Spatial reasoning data
╔══
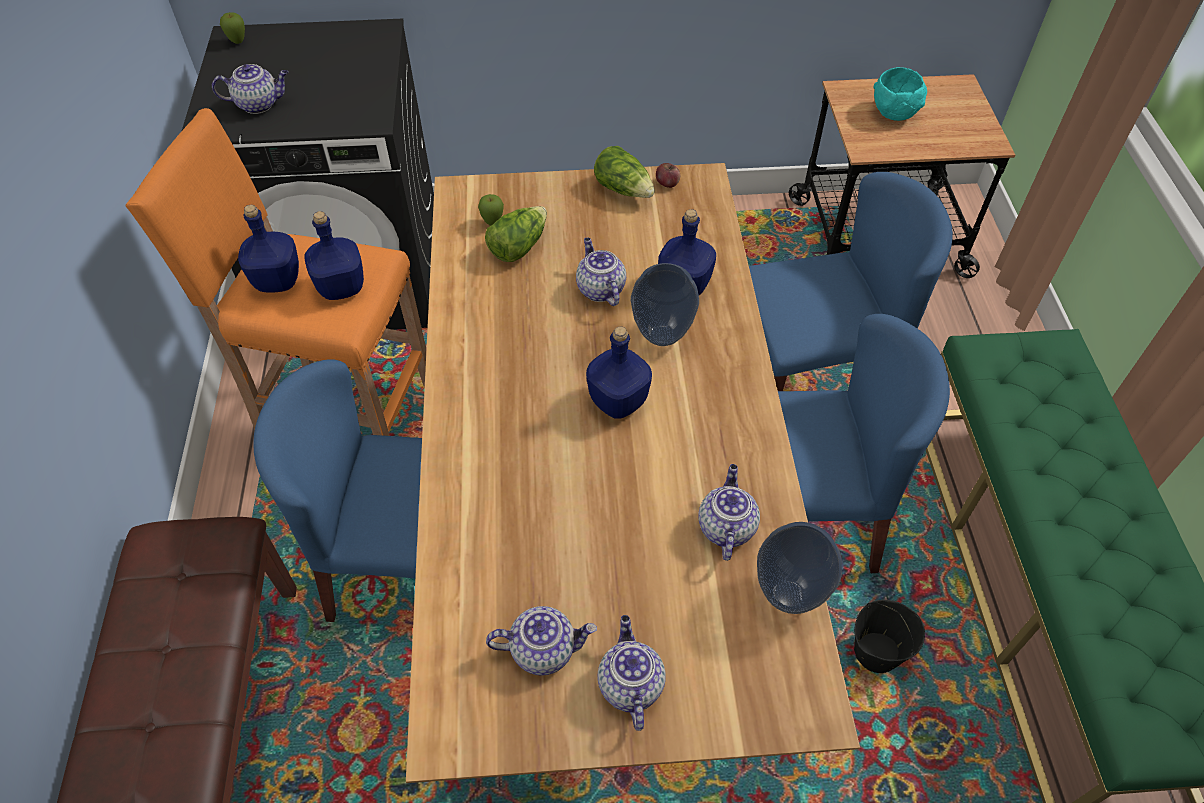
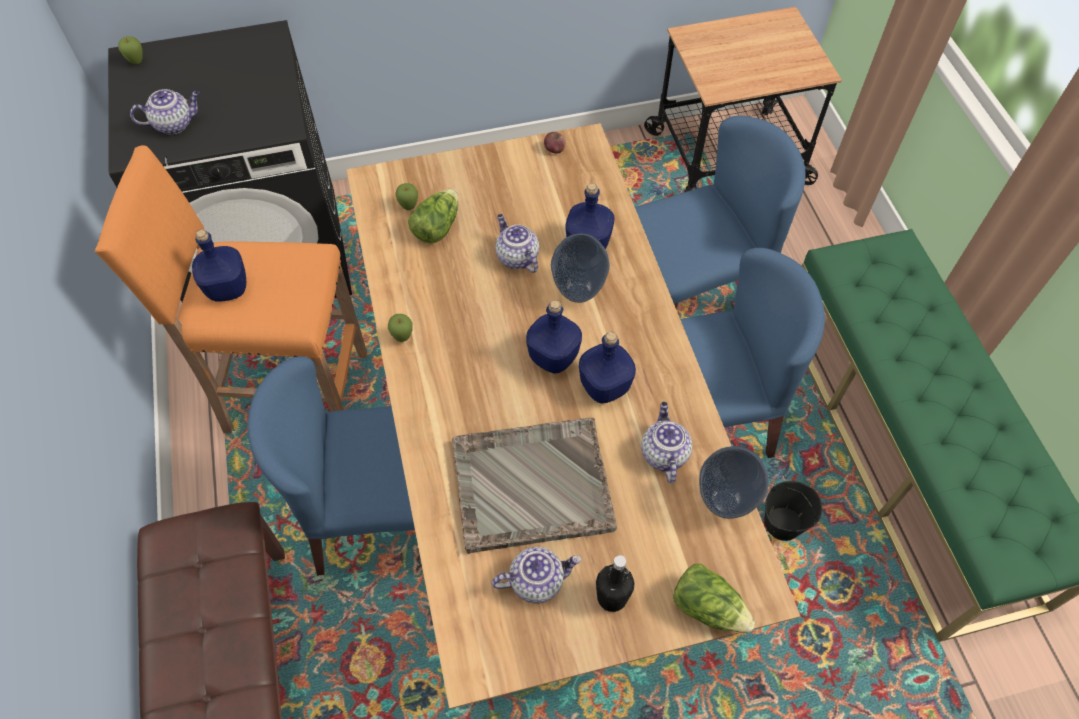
camera: 10 degrees left, 5 degrees up
(340, 288) = (286, 287): blue bottle -> blue bottle (604, 387)
(453, 357) = (403, 338): none -> apple
(560, 539) = (530, 485): none -> grey tray
(624, 189) = (518, 160): lettuce -> lettuce (708, 606)
(629, 684) = (612, 597): teapot -> black bottle
(894, 112) = (734, 52): turquoise bowl -> none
╚══
WHAT TO DO: All lines with the string "none" must be copied from the data.

TASK ANSWER:
(453, 357) = (403, 338): none -> apple
(560, 539) = (530, 485): none -> grey tray
(894, 112) = (734, 52): turquoise bowl -> none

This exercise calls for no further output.